The time for manic resolutions has passed, so I’m ready to look at what I want for the year. I don’t always make resolutions, but the past four years have been so tumultuous and transformative in that tear-you-apart-and-make-something-out-of-the-broken-pieces kind of way, that I am ready to tuck deep down into some reflection and look forward, a little bit at a time.
Start the day with a little prayer for unconditional love, seeking it for myself and giving it to others. I’m opinionated and can be abrasive. These things make it easy for me to act decisively and with confidence. They can be endearing, but also hurtful. So…unconditional love first for me (because if I can do it for myself then I can do it for others) and the things and people I love and encounter in the world.

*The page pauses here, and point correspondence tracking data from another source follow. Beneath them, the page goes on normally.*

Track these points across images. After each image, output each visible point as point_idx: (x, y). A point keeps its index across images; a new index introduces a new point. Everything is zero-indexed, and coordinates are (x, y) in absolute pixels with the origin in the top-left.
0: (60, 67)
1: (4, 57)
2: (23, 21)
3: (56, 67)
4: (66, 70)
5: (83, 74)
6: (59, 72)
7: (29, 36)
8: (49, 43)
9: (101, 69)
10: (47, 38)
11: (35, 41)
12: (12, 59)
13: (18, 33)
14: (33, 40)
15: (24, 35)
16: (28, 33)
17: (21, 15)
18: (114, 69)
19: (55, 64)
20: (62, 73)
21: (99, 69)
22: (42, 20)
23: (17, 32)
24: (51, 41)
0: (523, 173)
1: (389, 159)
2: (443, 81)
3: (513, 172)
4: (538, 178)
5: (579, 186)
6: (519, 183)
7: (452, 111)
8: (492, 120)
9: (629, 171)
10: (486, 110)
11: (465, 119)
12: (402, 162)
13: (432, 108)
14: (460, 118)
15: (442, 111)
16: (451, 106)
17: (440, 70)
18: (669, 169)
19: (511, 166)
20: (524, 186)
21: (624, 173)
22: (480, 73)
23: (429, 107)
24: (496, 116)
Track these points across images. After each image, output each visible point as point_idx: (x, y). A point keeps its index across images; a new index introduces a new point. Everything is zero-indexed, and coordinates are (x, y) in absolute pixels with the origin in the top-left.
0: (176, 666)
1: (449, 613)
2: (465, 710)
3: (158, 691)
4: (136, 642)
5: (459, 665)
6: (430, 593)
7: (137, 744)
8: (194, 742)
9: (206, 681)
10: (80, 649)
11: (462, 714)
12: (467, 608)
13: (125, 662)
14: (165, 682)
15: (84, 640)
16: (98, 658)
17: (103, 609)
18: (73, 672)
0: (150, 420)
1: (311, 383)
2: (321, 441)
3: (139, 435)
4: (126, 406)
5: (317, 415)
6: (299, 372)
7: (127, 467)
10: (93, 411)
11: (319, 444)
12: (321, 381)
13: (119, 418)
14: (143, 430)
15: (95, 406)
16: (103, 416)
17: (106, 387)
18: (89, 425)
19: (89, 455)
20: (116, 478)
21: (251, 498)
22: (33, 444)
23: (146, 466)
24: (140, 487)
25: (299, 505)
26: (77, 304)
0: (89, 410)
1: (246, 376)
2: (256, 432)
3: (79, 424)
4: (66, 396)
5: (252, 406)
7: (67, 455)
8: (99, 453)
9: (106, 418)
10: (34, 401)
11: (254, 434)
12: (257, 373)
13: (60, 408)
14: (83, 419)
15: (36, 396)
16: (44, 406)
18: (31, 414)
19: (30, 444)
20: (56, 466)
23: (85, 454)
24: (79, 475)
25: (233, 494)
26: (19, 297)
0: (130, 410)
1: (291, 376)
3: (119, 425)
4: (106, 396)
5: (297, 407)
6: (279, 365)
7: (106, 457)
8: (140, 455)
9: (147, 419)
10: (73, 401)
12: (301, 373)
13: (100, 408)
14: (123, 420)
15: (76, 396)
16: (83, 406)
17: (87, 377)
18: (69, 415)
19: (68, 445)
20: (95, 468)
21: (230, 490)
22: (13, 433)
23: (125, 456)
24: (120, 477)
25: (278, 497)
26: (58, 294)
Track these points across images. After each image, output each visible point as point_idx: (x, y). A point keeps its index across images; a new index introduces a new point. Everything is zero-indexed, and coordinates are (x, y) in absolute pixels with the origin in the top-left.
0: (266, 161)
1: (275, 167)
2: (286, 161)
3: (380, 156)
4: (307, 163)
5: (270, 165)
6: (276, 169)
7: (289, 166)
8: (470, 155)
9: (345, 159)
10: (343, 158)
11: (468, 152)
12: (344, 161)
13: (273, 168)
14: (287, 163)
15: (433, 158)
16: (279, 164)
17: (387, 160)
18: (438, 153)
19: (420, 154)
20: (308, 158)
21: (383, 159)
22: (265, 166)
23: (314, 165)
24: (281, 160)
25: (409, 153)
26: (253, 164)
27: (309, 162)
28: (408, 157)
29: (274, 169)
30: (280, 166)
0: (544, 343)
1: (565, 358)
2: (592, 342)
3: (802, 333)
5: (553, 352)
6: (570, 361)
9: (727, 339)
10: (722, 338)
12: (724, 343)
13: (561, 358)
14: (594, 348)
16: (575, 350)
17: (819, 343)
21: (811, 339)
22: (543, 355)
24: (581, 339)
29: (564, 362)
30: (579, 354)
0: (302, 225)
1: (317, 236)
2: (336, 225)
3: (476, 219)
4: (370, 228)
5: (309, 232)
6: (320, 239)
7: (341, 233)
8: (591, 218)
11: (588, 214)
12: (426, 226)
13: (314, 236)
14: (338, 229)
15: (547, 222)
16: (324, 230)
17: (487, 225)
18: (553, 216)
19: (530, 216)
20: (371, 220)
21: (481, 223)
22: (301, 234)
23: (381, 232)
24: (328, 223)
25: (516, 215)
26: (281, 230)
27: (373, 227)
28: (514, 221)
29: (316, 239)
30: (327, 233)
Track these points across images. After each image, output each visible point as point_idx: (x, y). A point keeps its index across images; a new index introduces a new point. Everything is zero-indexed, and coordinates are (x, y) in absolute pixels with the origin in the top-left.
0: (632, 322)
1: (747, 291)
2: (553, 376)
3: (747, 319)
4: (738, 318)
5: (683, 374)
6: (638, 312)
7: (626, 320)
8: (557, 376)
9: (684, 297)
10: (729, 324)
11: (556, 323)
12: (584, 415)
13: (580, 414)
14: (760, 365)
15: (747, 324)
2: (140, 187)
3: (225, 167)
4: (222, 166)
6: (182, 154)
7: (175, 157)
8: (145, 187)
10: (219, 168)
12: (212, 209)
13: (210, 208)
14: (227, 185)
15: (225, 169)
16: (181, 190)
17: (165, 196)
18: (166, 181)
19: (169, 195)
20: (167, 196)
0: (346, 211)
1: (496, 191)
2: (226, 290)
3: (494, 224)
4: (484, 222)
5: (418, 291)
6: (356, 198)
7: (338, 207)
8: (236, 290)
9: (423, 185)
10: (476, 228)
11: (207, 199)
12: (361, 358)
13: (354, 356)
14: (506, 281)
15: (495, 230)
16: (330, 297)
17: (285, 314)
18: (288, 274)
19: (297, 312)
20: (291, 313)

Work toward getting stronger physically and emotionally. The years that I was pregnant with the Fairy Pig and she was an infant, one-year-old, and two-year-old have been the weakest-feeling of my life. I’ve been atrophied and exhausted. Sometimes thinking about exercise overwhelmed me. But I love to be outside and be active. Help!
Expand my freelance network, especially to include more talented women of color. I’m really proud that my freelance work is up and running… professional work was on the back-burner for six years. Now I want a rich network of bitches who are creative, thoughtful, and have great writing, web coding/design, or graphic design skills. Power is in community. If I know you, I’m coming for you. If I don’t know you, hit me up.
Get in bed before 10 p.m. and try to go to sleep at 10. Doomed to failure? All the other years say there’s no way she’ll do this!! I’m a night owl. The kids are all down by 8, but I want to do my personal writing, check in on Facebook and Instagram, snuggle up with my boo on the couch and watch mindless television, take a bath, and read a book, all before 10 p.m. My expectations are way too high, but if I don’t do all the things then life seems less fun, and when life seems gray I spiral into a depressive abyss. But maybe, just maybe, I’ll get to bed…
I like having these here as intentions. Failure is fine. But if I put them out in the universe, then maybe they’ll come back to me abundantly… who knows. I would love to hear an intention of yours, because it helps me grow.